In Queer History Lessons, comedian Shane Daniel Byrne is teaching us all about LGBTQ+ history, from flags to voguing and everything in between. In today's episode, we're learning about the interesting history of the word lesbian.
L is for lesbian - the first letter in the LGBTQ+ initialism. Although you might not think twice about the definition today it has quite a unique history in comparison to the other letters. The term literally means "from the Island of Lesbos" the same way Australian means "from Australia". Here’s how it became the term for a homosexual woman.
The beautiful Greek Island of Lesbos, rich in flora, fauna and famous olive groves, is located in the northeastern Aegean Sea (spelt "levos" in Greek and often called Mytilene after it’s capital") and has a population of about 100,000.
Lesbos is steeped in Ancient Greek history - it’s mentioned in the Homeric epics, the Iliad and the Odessey, and was known as a place of culture in ancient times. The island was the home to famous poet Sappho in the 600s B.C. who was regarded as one of the greatest lyric poets at the time. She wrote erotic poetry about loving women and women’s beauty.
Today there is very little known for certain about Sappho’s life and much of her work has been lost or destroyed, some believe on purpose. In the Ancient Greek world when Sappho’s poetry was written, homosexuality wasn’t considered immoral or wrong but in the early nineteenth century, when classics became a formal discipline, scholars tried to straightwash her work by insisting the love she spoke of for her female friends was "innocent" and in no way "objectionable, vulgarly sensual, and illegal" and her own sexuality has often been debated.

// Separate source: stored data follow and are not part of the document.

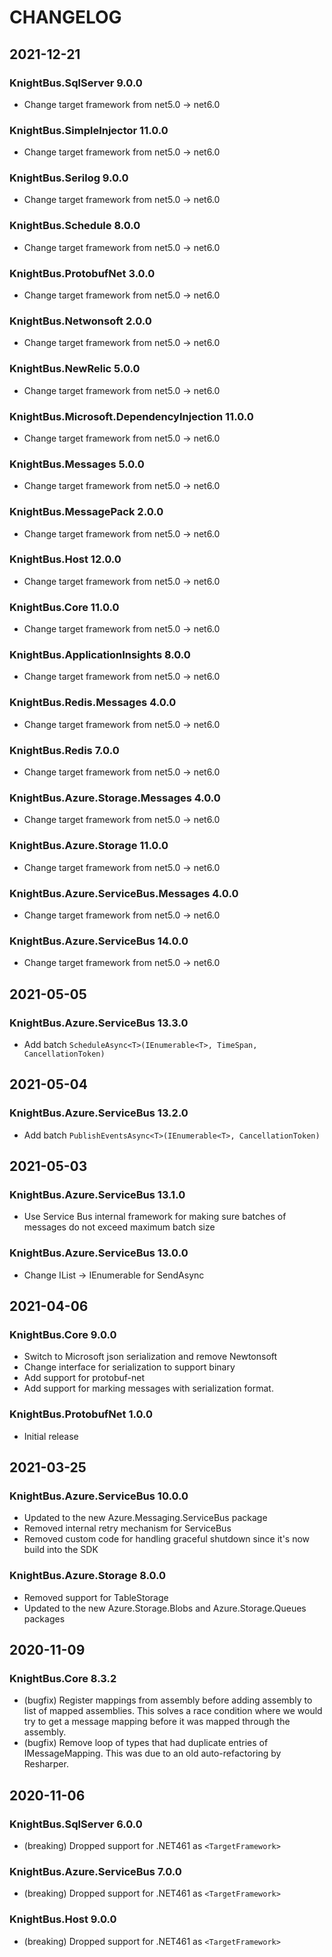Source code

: # CHANGELOG

## 2021-12-21

### KnightBus.SqlServer 9.0.0

* Change target framework from net5.0 -> net6.0

### KnightBus.SimpleInjector 11.0.0

* Change target framework from net5.0 -> net6.0

### KnightBus.Serilog 9.0.0

* Change target framework from net5.0 -> net6.0

### KnightBus.Schedule 8.0.0

* Change target framework from net5.0 -> net6.0

### KnightBus.ProtobufNet 3.0.0

* Change target framework from net5.0 -> net6.0

### KnightBus.Netwonsoft 2.0.0

* Change target framework from net5.0 -> net6.0

### KnightBus.NewRelic 5.0.0

* Change target framework from net5.0 -> net6.0

### KnightBus.Microsoft.DependencyInjection 11.0.0

* Change target framework from net5.0 -> net6.0

### KnightBus.Messages 5.0.0

* Change target framework from net5.0 -> net6.0

### KnightBus.MessagePack 2.0.0

* Change target framework from net5.0 -> net6.0

### KnightBus.Host 12.0.0

* Change target framework from net5.0 -> net6.0

### KnightBus.Core 11.0.0

* Change target framework from net5.0 -> net6.0

### KnightBus.ApplicationInsights 8.0.0

* Change target framework from net5.0 -> net6.0

### KnightBus.Redis.Messages 4.0.0

* Change target framework from net5.0 -> net6.0

### KnightBus.Redis 7.0.0

* Change target framework from net5.0 -> net6.0

### KnightBus.Azure.Storage.Messages 4.0.0

* Change target framework from net5.0 -> net6.0

### KnightBus.Azure.Storage 11.0.0

* Change target framework from net5.0 -> net6.0

### KnightBus.Azure.ServiceBus.Messages 4.0.0

* Change target framework from net5.0 -> net6.0

### KnightBus.Azure.ServiceBus 14.0.0

* Change target framework from net5.0 -> net6.0

### 

## 2021-05-05

### KnightBus.Azure.ServiceBus 13.3.0

* Add batch `ScheduleAsync<T>(IEnumerable<T>, TimeSpan, CancellationToken)`

## 2021-05-04

### KnightBus.Azure.ServiceBus 13.2.0

* Add batch `PublishEventsAsync<T>(IEnumerable<T>, CancellationToken)`

## 2021-05-03

### KnightBus.Azure.ServiceBus 13.1.0

* Use Service Bus internal framework for making sure batches of messages do not exceed maximum batch size

### KnightBus.Azure.ServiceBus 13.0.0

* Change IList<T> -> IEnumerable<T> for SendAsync

## 2021-04-06

### KnightBus.Core 9.0.0

 * Switch to Microsoft json serialization and remove Newtonsoft
 * Change interface for serialization to support binary
 * Add support for protobuf-net
 * Add support for marking messages with serialization format.

### KnightBus.ProtobufNet 1.0.0

 * Initial release

## 2021-03-25

### KnightBus.Azure.ServiceBus 10.0.0

 * Updated to the new Azure.Messaging.ServiceBus package
 * Removed internal retry mechanism for ServiceBus
 * Removed custom code for handling graceful shutdown since it's now build into the SDK

### KnightBus.Azure.Storage 8.0.0

 * Removed support for TableStorage
 * Updated to the new Azure.Storage.Blobs and Azure.Storage.Queues packages

## 2020-11-09

### KnightBus.Core 8.3.2

* (bugfix) Register mappings from assembly before adding assembly to list of mapped assemblies. This solves a race condition where we would try to get a message mapping before it was mapped through the assembly.
* (bugfix) Remove loop of types that had duplicate entries of IMessageMapping. This was due to an old auto-refactoring by Resharper.

## 2020-11-06

### KnightBus.SqlServer 6.0.0

* (breaking) Dropped support for .NET461 as `<TargetFramework>`

### KnightBus.Azure.ServiceBus 7.0.0

* (breaking) Dropped support for .NET461 as `<TargetFramework>`

### KnightBus.Host 9.0.0

* (breaking) Dropped support for .NET461 as `<TargetFramework>`
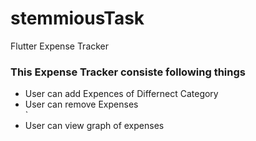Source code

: # stemmiousTask

Flutter Expense Tracker

<h3>This Expense Tracker consiste following things</h3>
<ul>
    <li>User can add Expences of Differnect Category</li>
    <li>User can remove Expenses</li>`
    <li>User can view graph of expenses</li>
</ul>
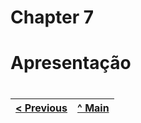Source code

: # Chapter 7
# Apresentação


#

| [< Previous](C6.md) | [^ Main](../README.md) |
|:----------------------------------:|:----------------------------------:|
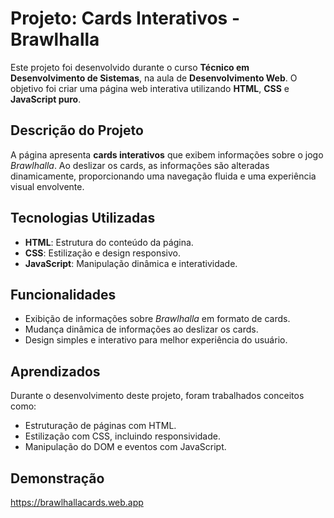 # Projeto: Cards Interativos - Brawlhalla

Este projeto foi desenvolvido durante o curso **Técnico em Desenvolvimento de Sistemas**, na aula de **Desenvolvimento Web**. O objetivo foi criar uma página web interativa utilizando **HTML**, **CSS** e **JavaScript puro**.

## Descrição do Projeto

A página apresenta **cards interativos** que exibem informações sobre o jogo *Brawlhalla*. Ao deslizar os cards, as informações são alteradas dinamicamente, proporcionando uma navegação fluida e uma experiência visual envolvente.

## Tecnologias Utilizadas
- **HTML**: Estrutura do conteúdo da página.
- **CSS**: Estilização e design responsivo.
- **JavaScript**: Manipulação dinâmica e interatividade.

## Funcionalidades
- Exibição de informações sobre *Brawlhalla* em formato de cards.
- Mudança dinâmica de informações ao deslizar os cards.
- Design simples e interativo para melhor experiência do usuário.

## Aprendizados
Durante o desenvolvimento deste projeto, foram trabalhados conceitos como:

- Estruturação de páginas com HTML.
- Estilização com CSS, incluindo responsividade.
- Manipulação do DOM e eventos com JavaScript.

## Demonstração
https://brawlhallacards.web.app
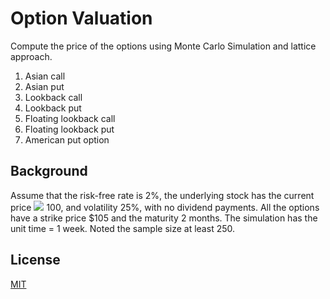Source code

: # Option Valuation

Compute the price of the options using Monte Carlo Simulation and lattice approach.

1. Asian call
2. Asian put
3. Lookback call
4. Lookback put
5. Floating lookback call
6. Floating lookback put
7. American put option
 
## Background

Assume that the risk-free rate is 2%, the underlying stock has the current price <img src="http://chart.googleapis.com/chart?cht=tx&chl= $">
100, and volatility 25%, with no dividend payments. 
All the options have a strike price $105 and the maturity 2 months. The simulation has the unit time = 1 week. Noted the sample size at least 250.
 
## License
[MIT](https://choosealicense.com/licenses/mit/)


 
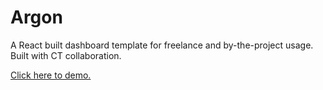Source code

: # Argon

A React built dashboard template for freelance and by-the-project usage. Built with CT collaboration.

[Click here to demo.](https://parallelam.github.io/Argon/)
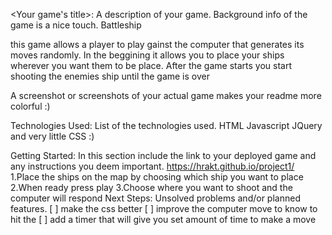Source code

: <Your game's title>: A description of your game. Background info of the game is a nice touch.
Battleship

this game allows a player to play gainst the computer that generates its moves randomly. In the beggining it allows you to place your ships wherever you want them to be place. After the game starts you start shooting the enemies ship until the game is over

A screenshot or screenshots of your actual game makes your readme more colorful :)

Technologies Used: List of the technologies used.
HTML
Javascript
JQuery
and very little CSS :)

Getting Started: In this section include the link to your deployed game and any instructions you deem important.
https://hrakt.github.io/project1/
1.Place the ships on the map by choosing which ship you want to place
2.When ready press play
3.Choose where you want to shoot and the computer will respond
Next Steps: Unsolved problems and/or planned features.
[ ] make the css better
[ ] improve the computer move to know to hit the
[ ] add a timer that will give you set amount of time to make a move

But regardless of this, the modern identification of Sappho with female homosexuality is very strong. The words ‘sapphic’ and ‘lesbian’ are derived from her name and home Island, she’s been used as a symbol of protest for equal rights, and today the village of her birth, Eros, has become a popular destination for gay tourism with about 3,000 – 4,000 visitors every summer. This small village, that has only 1,500 residents, now has three lesbian bars. Three more than Dublin!
Although there is acceptance on the Island today towards lesbian visitors this was not always the case. In 2008 three residents of Lesbos brought a case to Greek courts to try to ban the word lesbian being used to describe gay women who said they were unhappy that the term had been "usurped".
But the case was rejected by the Athens court and the plaintiffs were asked to pay court expenses of €230. With Vassilis Chirdaris, a lawyer for the Gay and Lesbian Union of Greece saying "This is a good decision for lesbians everywhere".